The “smooth” column here is merely to prove that my smooth_remove_if implementation
is essentially the same as libc++’s default implementation:
my chunky_remove_if can’t blame its defeat on “library vendor magic.”
Yet it is defeated, and decisively so:
| Elements removed | std |
smooth | chunky | Penalty | smooth assignments |
chunky memmoves |
|---|---|---|---|---|---|---|
| 1 in 2 | 3122 us | 3157 us | 3797 us | +20% | 499549 | 249971 |
| 1 in 8 | 1082 us | 1105 us | 1471 us | +33% | 874707 | 109724 |
| 1 in 128 | 416 us | 420 us | 468 us | +11% | 992148 | 7750 |
| 1 in 1024 | 327 us | 326 us | 396 us | +21% | 998482 | 958 |
As expected, chunky_remove_if loses when the expected length of a memmove is short.
But it also loses when the expected length of a memmove is long!
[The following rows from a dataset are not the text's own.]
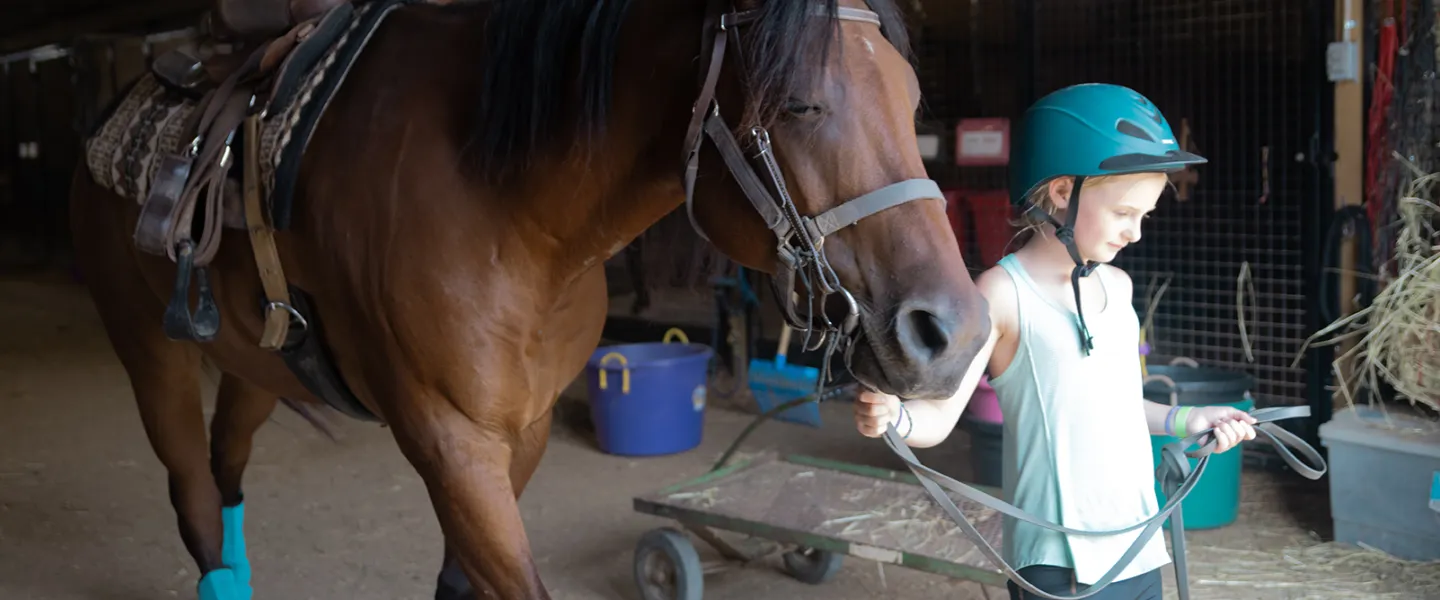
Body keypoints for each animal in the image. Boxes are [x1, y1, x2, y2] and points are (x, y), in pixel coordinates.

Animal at [66, 0, 991, 598]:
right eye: (799, 103)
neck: (507, 207)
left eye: (914, 101)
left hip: (253, 365)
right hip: (150, 354)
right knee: (192, 491)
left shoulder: (525, 429)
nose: (954, 334)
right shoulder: (449, 441)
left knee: (226, 470)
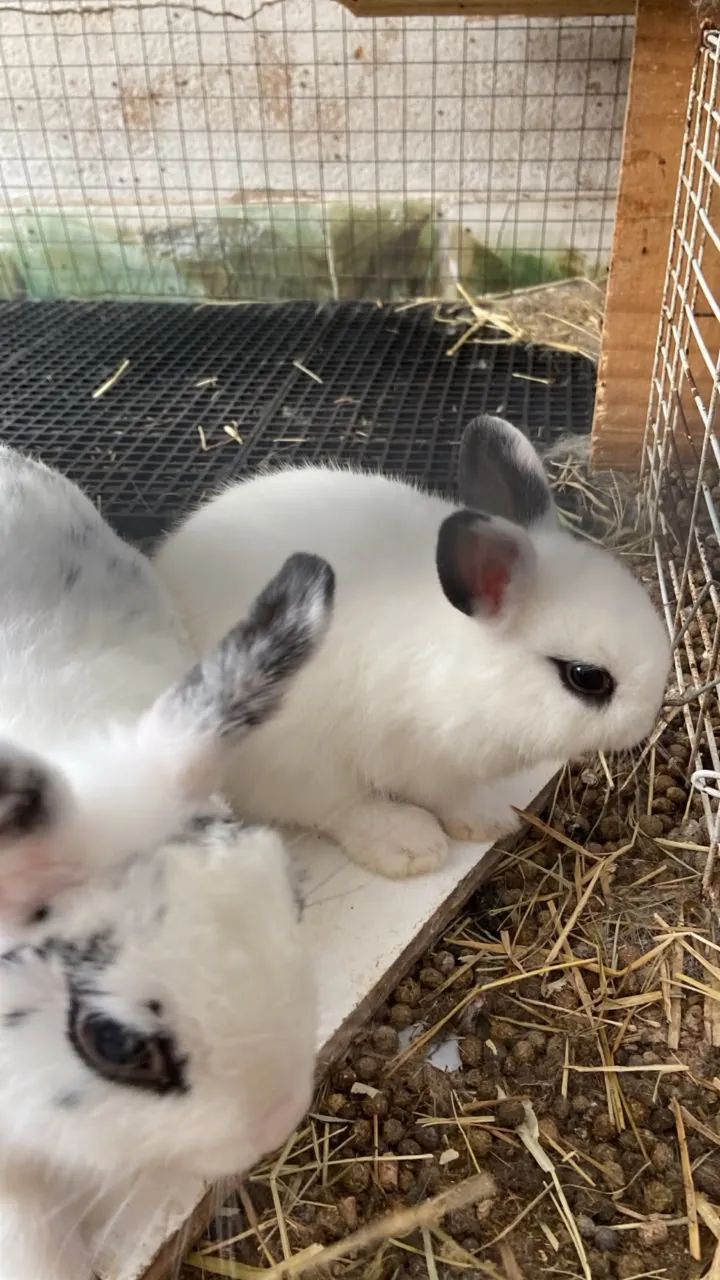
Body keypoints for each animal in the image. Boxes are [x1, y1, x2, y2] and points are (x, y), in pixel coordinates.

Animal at [154, 413, 671, 881]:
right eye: (586, 678)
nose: (646, 723)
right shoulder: (418, 761)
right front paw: (456, 831)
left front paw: (490, 820)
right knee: (335, 806)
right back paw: (408, 842)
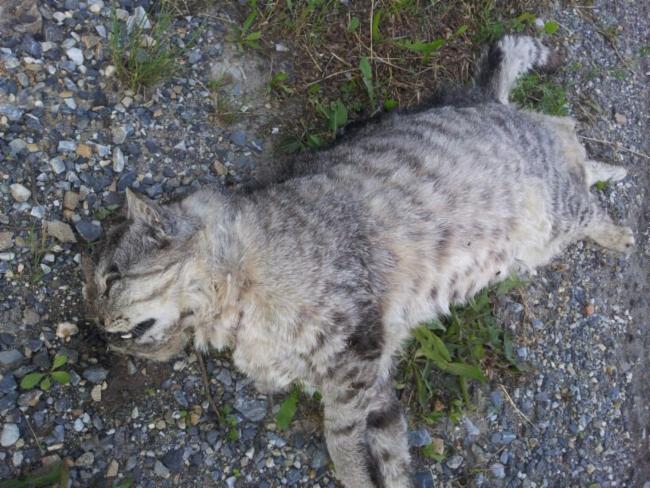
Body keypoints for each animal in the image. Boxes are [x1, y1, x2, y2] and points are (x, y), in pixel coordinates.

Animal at [83, 35, 633, 487]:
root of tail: (483, 100)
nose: (96, 326)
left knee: (578, 174)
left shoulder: (356, 347)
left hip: (552, 215)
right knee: (574, 146)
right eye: (94, 290)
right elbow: (389, 448)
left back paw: (619, 229)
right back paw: (613, 169)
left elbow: (341, 440)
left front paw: (353, 474)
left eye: (110, 279)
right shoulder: (371, 372)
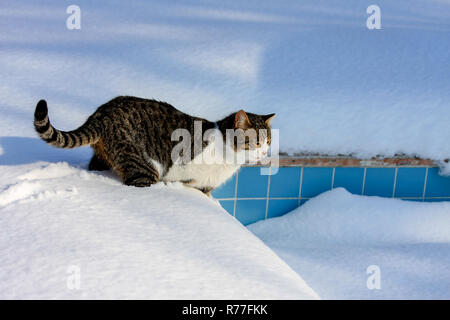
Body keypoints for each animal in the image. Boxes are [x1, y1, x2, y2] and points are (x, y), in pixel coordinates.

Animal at [34, 96, 274, 194]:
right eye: (256, 141)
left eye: (269, 141)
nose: (265, 151)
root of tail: (101, 113)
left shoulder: (204, 186)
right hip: (143, 164)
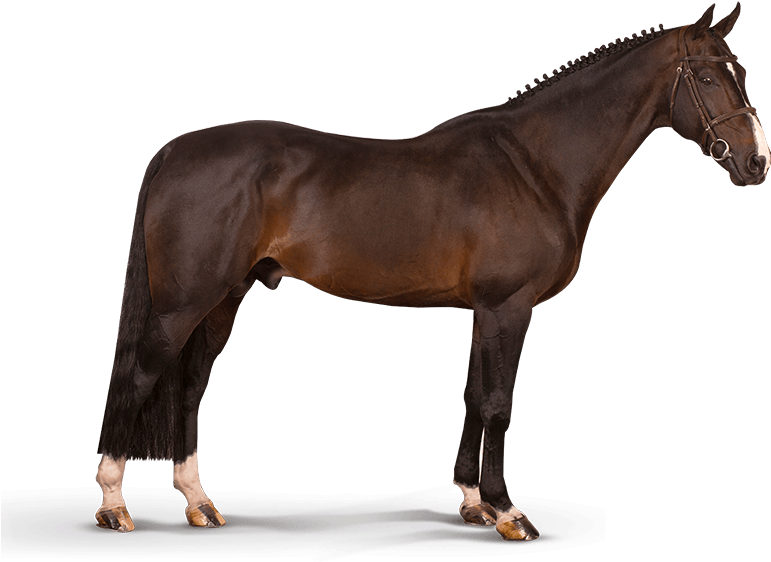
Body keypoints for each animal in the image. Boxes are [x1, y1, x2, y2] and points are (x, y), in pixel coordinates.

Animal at [95, 2, 767, 541]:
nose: (757, 162)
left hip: (223, 300)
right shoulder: (508, 307)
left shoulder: (483, 312)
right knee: (138, 377)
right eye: (709, 76)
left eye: (739, 72)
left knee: (189, 386)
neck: (535, 165)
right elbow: (498, 403)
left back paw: (199, 503)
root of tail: (173, 151)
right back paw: (114, 504)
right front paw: (507, 511)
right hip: (182, 305)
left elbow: (472, 395)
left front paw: (471, 502)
And, counterintuitively,
as we remove fewer elements (and thus execute more individual assignments in the “smooth”
case and fewer individual memmoves in the “chunky” case), smooth_remove_if gets faster and
faster, and chunky_remove_if’s performance penalty doesn’t budge.
I tentatively blame this on the branch predictor. The fewer elements we remove, the more
predictable the result of pred(*first). Removing half the elements is the worst case for
smooth_remove_if simply because that turns it into a tight loop over a single completely
unpredictable branch. Making that branch more predictable dominates every other consideration,
including any speedup we might get from memmove (which, after all, is also a tight loop over
a mostly predictable branch: “have we counted all the way to n yet?”)
Conclusion: “Chunking” the elements moved by remove_if into larger memmoves
isn’t an optimization; it’s a pessimization.
This doesn’t directly say anything about unstable_remove, but it does suggest that
when it comes to benchmarking remove-related algorithms, we ought not to rabbit-hole on
simply minimizing the number of move-assignments; that kind of thing may be outweighed
by cache and branch-prediction effects.